A team of military and civilian doctors performs the first U.S. female hand transplant Feb. 17, 2010, at Wilford Hall Medical Center, Lackland Air Force Base, Texas. Retired Master Sgt. Janet McWilliams is the 10th person to undergo this procedure and the first to have it done in a Defense Department facility

Two weeks after the surgery, McWilliams has experienced movement in her thumb and fingers, Air Force Maj. (Dr.) Dmitry Tuder, chief of hand and upper extremity service at Wilford Hall and part of the transplantation team, said at a news conference today. However, he added, it will take at least six months for her to regain any feeling in her new hand.

The transplant, Williams said, is a significant occasion not only for her, but also for wounded warriors.
"I am hoping that I can open the door for other wounded warriors who are coming back from Iraq, Afghanistan and other areas of the world who've lost hands [or] arms," she said.

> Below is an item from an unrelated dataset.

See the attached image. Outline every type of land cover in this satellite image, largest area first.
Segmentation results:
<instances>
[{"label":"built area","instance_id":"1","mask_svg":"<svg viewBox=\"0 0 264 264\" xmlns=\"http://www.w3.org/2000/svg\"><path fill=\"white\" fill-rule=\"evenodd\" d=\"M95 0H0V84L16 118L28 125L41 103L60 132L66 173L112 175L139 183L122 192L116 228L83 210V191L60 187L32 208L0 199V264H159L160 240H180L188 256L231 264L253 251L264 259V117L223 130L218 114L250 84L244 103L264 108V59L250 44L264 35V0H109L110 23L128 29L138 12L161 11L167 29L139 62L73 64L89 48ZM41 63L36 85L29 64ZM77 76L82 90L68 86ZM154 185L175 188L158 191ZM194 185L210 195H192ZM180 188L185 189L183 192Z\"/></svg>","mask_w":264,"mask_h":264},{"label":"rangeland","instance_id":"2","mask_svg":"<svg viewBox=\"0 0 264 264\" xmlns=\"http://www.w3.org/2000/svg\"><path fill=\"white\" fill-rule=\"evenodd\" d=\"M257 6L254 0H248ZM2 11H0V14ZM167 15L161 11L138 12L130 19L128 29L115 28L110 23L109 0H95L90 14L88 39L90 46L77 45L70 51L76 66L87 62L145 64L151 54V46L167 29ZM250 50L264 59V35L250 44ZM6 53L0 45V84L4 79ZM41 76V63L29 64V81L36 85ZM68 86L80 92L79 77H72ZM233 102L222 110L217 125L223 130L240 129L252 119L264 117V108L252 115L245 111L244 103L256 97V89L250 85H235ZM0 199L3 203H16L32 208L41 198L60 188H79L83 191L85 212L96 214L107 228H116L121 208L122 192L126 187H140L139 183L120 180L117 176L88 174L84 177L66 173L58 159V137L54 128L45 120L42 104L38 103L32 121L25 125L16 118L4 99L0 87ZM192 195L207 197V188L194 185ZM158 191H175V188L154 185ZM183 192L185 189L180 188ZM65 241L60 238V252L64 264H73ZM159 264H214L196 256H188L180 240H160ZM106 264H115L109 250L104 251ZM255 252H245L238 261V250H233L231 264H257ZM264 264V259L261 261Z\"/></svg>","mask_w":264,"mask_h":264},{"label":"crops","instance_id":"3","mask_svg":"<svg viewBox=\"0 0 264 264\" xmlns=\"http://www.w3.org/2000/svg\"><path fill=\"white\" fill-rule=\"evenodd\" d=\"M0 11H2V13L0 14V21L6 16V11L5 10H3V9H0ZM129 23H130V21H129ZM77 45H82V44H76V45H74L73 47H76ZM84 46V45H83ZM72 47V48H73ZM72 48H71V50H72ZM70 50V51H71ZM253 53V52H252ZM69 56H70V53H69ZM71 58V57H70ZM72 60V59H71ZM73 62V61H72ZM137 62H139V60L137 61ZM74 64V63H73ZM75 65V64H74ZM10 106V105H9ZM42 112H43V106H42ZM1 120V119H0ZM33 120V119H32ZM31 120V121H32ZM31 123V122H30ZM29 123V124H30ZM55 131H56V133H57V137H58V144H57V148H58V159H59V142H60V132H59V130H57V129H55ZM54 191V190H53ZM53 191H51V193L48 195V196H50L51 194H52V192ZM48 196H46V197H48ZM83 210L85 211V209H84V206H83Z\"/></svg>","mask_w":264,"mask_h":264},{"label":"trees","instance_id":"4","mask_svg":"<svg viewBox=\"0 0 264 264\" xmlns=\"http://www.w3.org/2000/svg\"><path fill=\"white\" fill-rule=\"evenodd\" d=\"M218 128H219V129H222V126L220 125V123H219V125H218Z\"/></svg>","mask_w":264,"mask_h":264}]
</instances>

Almost nine years ago, the former first sergeant of the 342nd Training Squadron here lost her left hand and suffered severe injuries to her right hand when a package bomb exploded in her office. After years of surgical reconstruction and failed attempts to find a suitable prosthesis for her left arm, doctors asked McWilliams if she was willing to be put on a waiting list for a hand transplant.

Having undergone more than 25 surgeries, McWilliams said, she immediately consented. On Feb. 16, a hand donor was identified.

"I received a gift, a hand," she said. "In the back of my mind, I've always wanted to have a hand. This wonderful family gave me that gift. I'm so honored to have this hand."

A hand transplant involves more variables than an organ transplant, said Dr. Joe Nespral, director of clinical services at the Texas Organ Sharing Alliance. Selecting a donor for a hand transplant recipient involves additional emphasis on matching skin-tone color, gender and the size of the hand, he explained.

When she's in the hospital, McWilliams dons a hospital gown with her first sergeant rank insignia and the patches of her former units. She said she hopes the news of this procedure gives wounded warriors another choice and helps them decide if this type of procedure is for them.

To date, no active-duty servicemembers have undergone this procedure, said Army Col. (Dr.) James Ficke, chairman of the Wilford Hall and Brooke Army Medical Center integrated departments of orthopedics and rehabilitation. About 50 wounded warriors have an injury that may be eligible for this type of procedure, he said. A former Marine has received a hand transplant, but his procedure was done at a civilian facility.

McWilliams faces months of occupational therapy, and in a years' time, Tuder said, he hopes she will have enough function to perform daily activities.

"The journey is going to be rough; it's not going to be easy," McWilliams said. "There's nothing you can't do in life. 'No,' is not part of my vocabulary. This beautiful hand will certainly become a part of my body. Now, after all these years, I can finally wear that engagement ring again and my wedding band. It is just absolutely priceless."

(Air Force Staff Sgt. Vanessa Young serves at Defense Media Activity San Antonio.)